SyQADA was built in pieces so that each piece could be functional without waiting for the whole system to work (there are some warts in code and functionality as a result, but the benefit is that it has been beaten pretty hard during development, so that the older the behavior, the more reliable it is). As a consequence, the JobBatch, JobGenerator, BatchRunner, batch_tool, Automator, and Tool are all free-standing python applications that will still hypothetically work by themselves if invoked from the command line. The only ones that make any real sense to use any more are the BatchRunner, the batch_tool, the Automator, and the Tool, which are invoked from the SyQADA driver as syqada batch, syqada manage, syqada automator, and syqada tools, respectively.

The functional flow is as follows:

The Automator (syqada auto) examines the batchroot of each task in turn, creating the directory if it does not exist. If no METADATA file exists in the batchroot, that file is created from the protocol and config files. The Automator then uses the batch_tool on each batchroot to determine the current state of the batch so as to decide whether to invoke the BatchRunner on that task.

The BatchRunner (syqada batch) creates a JobBatch object to manage the task. For any new task, it then sets up the batchroot directory and uses the JobGenerator to generate new jobs using the task file and the task template identified by the task file. New jobs are placed in the task’s PENDING directory.
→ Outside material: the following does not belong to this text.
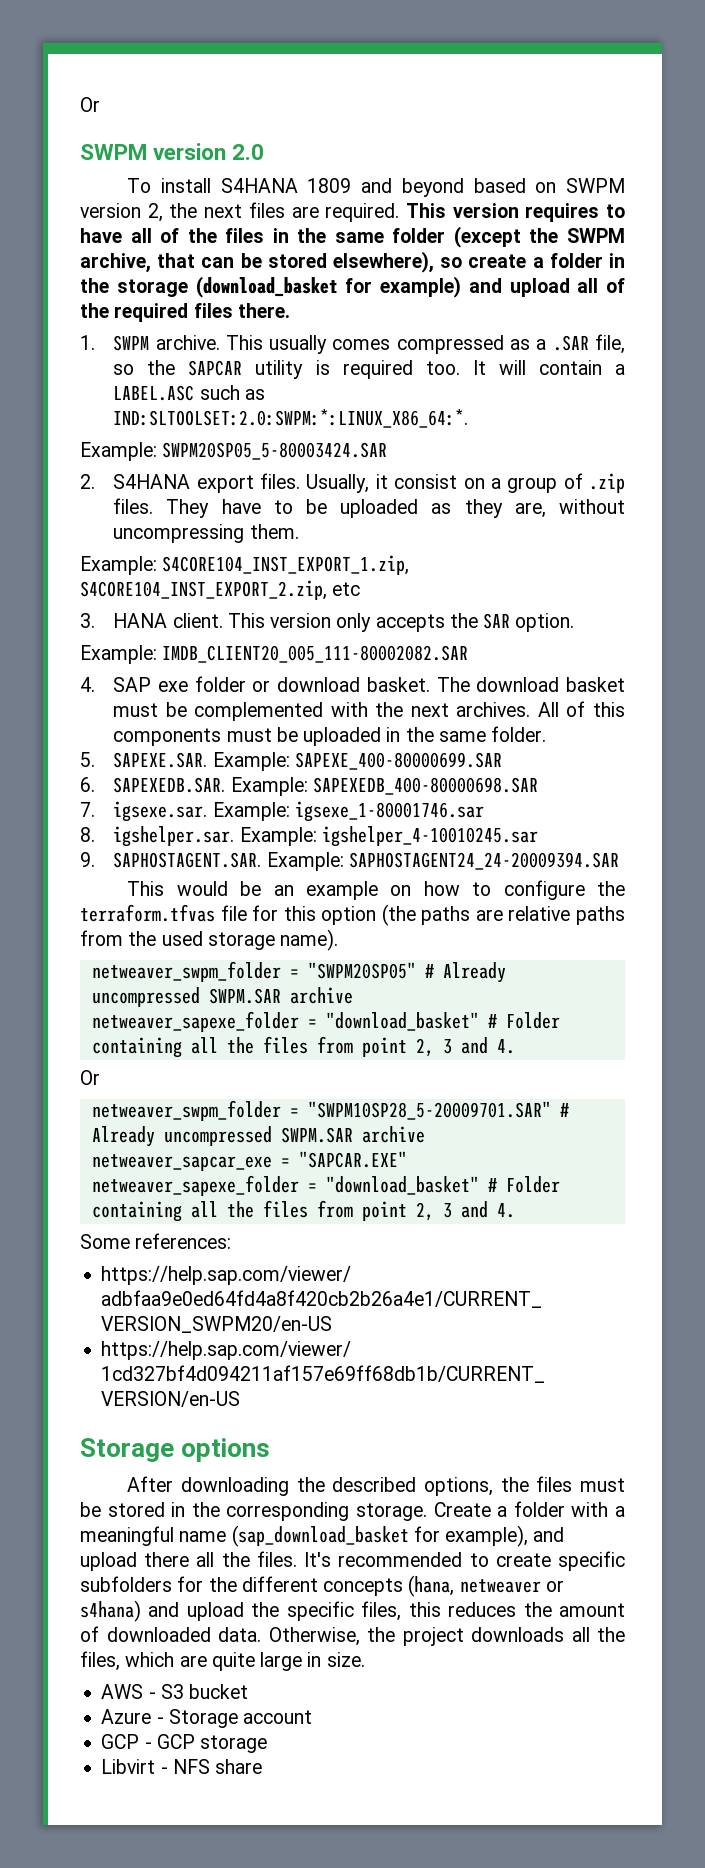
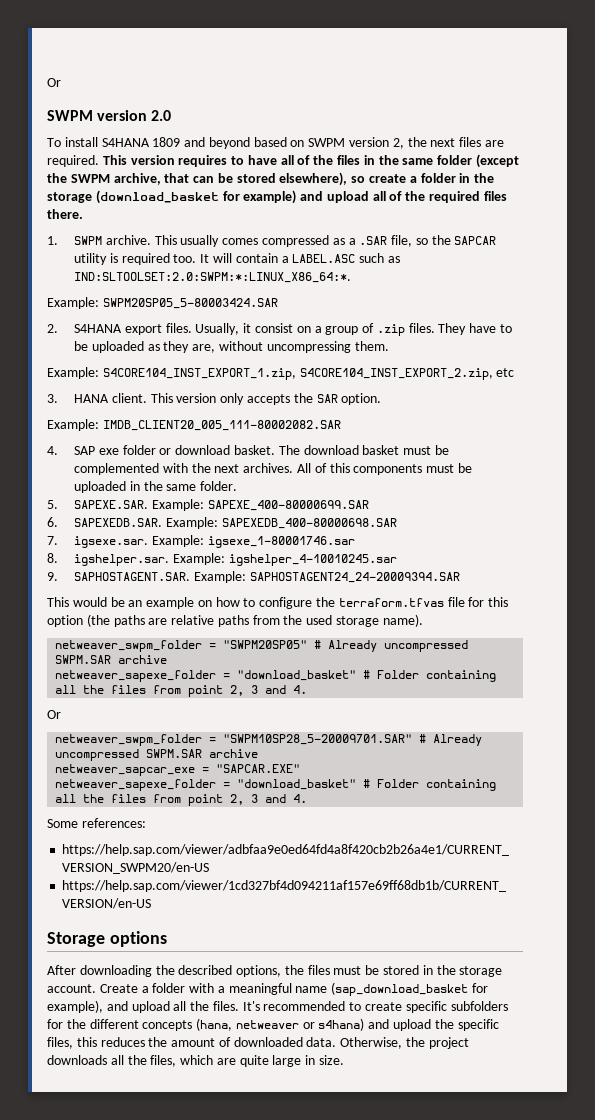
[226,1502,427,1521] corresponding storage. -> [459,966,503,977] [47,984,96,993] storage account.
[144,1552,190,1567] there -> (170, 1007) none
[101,1684,249,1699] [101,1709,313,1728] [101,1734,268,1753] [101,1759,263,1774] // AWS - S3 bucket // Azure - Storage account // GCP - GCP storage // Libvirt - NFS share -> (345, 1060) none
Thereafter, the BatchRunner gives control to the existing JobBatch object to manage the jobs in the task. The JobBatch submits each job (up to some limit) to the queue_manager (either LOCAL, PBS, or LSF) which manages job execution. The job is then moved to the task’s RUNNING directory. When the JobBatch and queue_manager determine that the job is complete, it is moved to the task’s DONE directory. Failures are moved to ERROR. Intermediate states QUEUED and STUCK can be created dynamically to record those statuses.

When the JobBatch is complete, control is returned to the BatchRunner, which in turn relinquishes control to the Automator, which then decides whether to terminate with an error or run the next step.

Historical Invocation

This example is provided merely as an indication of the organic growth of SyQADA. Before about version 0.9.4, one created a matching batchrunner.sh for each script template. This continued to be supported, although mostly unused, throughout version 0.9. Here is an example of a batchrunner.sh that might have worked with the script template described in How to Build a Script Template. Version 0.9.8 did so by creating a METADATA file and then proceeding in the same way as version 1.0. (Note, a particular problem was that namepatterns that included glob symbols need to be quoted, since they were passed through the shell)

syqada batch \
  --project $PROJECT \
  --configuration control/$PROJECT.config \
  --sample_file control/$PROJECT.samples \
  --inputdir 05-PicardSortSam/output \
  --rundir . \
  --interface LOCAL \
  --task $VARIANT_CALLING/pipelines/seqdata/alignment/07-FilterExome.sh \
  --gb_memory=4 \
  --jobestimate=15:00 \
  --namepattern '_*.bam' \
  --step $@

Environment

There are one or two special terms that are drawn from the program’s shell environment. Their names, uses and defaults follow:

SYQADAPATH
    A colon-separated list of directories in which to look for workflow tasks and templates.
    It defaults to the directory containing the bin where the running SyQADA executable
    is found.

The following environment variables are frequently used in the standard workflows:

PROJECT
    The name of the project, for interpolation into filenames, chiefly tumor-normal and
    pairs files for somatic variant detection.

TEAMROOT
    The root of a directory tree that contains a number of executable bins as well
    as the standard genomic reference files in use by the team.

SYQADA
    The path to the version of SyQADA currently in use.